-- What to do --
What lines in the following entries hold the word "input"? Copy each one.

-- Given records --
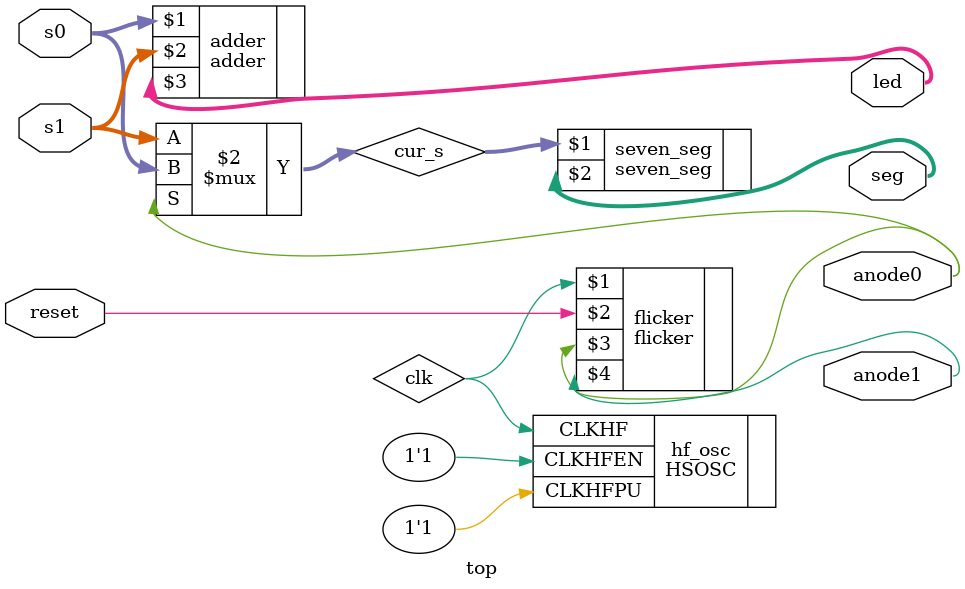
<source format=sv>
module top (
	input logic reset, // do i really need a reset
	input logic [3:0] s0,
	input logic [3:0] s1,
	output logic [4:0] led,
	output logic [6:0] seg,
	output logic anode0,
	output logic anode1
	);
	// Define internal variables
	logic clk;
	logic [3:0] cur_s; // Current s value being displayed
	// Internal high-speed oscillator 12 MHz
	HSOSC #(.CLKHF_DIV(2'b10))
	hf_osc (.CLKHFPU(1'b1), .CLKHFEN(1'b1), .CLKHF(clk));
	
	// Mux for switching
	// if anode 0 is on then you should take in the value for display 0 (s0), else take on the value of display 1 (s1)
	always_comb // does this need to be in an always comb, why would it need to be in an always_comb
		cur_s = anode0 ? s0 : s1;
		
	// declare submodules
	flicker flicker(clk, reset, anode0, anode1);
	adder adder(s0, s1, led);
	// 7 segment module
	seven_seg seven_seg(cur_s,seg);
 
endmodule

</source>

-- Output of the task --
	input logic reset, // do i really need a reset
	input logic [3:0] s0,
	input logic [3:0] s1,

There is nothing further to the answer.